ACADEMIA
Mathematical model provides new biological insights
Results obtained by solving millions of copies of model equations
Researchers at The Ohio State University (OSU) are applying the power of supercomputers to a small plant in the mustard family to better understand how complex genetic processes can lead to different types of cells.Dan Siegal-Gaskins, a postdoctoral fellow affiliated with the Mathematical Biosciences Institute and the Grotewold Lab in OSU’s department of , is leveraging resources at the Ohio Supercomputer Center (OSC) as part of a larger study of cell differentiation in the model plant Arabidopsis thaliana.
Known commonly as thale cress or mouse-ear cress, Arabidopsis has one of the smallest genomes in the plant kingdom and plays a role in developmental biology similar to that of mice and fruit flies. The small size and short growing period of Arabidopsis makes it particularly well-suited for genetic studies.
At a specific phase of Arabidopsis leaf development, cells on the surface of the leaf receive genetic instructions to become either one of the majority ‘pavement’ cells or a large hair-like cell known as a trichome. The specific function of trichomes is unclear, although they may be involved in preventing infection, protecting delicate tissues on the underside of the leaf, or reducing the amount of water lost to evaporation.

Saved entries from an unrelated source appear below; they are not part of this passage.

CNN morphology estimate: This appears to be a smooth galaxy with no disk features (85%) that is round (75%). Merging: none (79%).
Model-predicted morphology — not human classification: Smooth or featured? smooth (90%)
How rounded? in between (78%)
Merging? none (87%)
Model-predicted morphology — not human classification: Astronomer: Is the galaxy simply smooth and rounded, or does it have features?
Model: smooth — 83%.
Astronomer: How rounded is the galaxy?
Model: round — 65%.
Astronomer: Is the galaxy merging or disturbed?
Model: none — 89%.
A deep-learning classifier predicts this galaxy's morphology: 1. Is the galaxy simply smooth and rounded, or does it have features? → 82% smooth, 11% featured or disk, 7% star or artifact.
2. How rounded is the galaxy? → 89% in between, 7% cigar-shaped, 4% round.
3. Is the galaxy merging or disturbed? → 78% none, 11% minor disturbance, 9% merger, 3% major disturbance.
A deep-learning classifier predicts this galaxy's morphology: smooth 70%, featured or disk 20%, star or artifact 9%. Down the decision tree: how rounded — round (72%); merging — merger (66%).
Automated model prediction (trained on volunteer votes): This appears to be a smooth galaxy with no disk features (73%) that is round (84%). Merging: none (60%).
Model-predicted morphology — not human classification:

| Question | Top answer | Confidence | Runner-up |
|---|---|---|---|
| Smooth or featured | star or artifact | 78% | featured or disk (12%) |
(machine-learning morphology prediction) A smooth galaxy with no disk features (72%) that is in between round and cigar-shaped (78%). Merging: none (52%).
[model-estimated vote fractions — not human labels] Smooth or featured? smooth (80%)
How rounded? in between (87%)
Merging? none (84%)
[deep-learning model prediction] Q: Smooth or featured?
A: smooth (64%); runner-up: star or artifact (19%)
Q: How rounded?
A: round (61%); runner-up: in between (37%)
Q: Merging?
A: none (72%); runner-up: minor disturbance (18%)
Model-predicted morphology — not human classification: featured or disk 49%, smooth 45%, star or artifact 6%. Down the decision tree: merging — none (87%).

To better understand how cells develop into trichomes, Siegal-Gaskins, colleague Kengo Morohashi and Principal Investigator Erich Grotewold are focusing on relationships between three proteins that figure prominently in determining a cell’s fate. Most importantly, the researchers are supplementing traditional benchwork with mathematics to better understand the proteins’ functional relationships.
The mathematical model Siegal-Gaskins constructed consists of seven differential equations and twelve unknown factors. For his preliminary studies, he turned to OSC to choose random values for the unknowns and solve the equations for millions of different random value sets.
“Due to the large range of possible parameters and the complexity of the problem, we took advantage of OSC’s parallel processing capabilities and the MATLAB computing environment,” Siegal-Gaskins said. “This process was repeated for five million randomly-chosen parameter sets, and the set that gave us the closest agreement with experimentation was kept.”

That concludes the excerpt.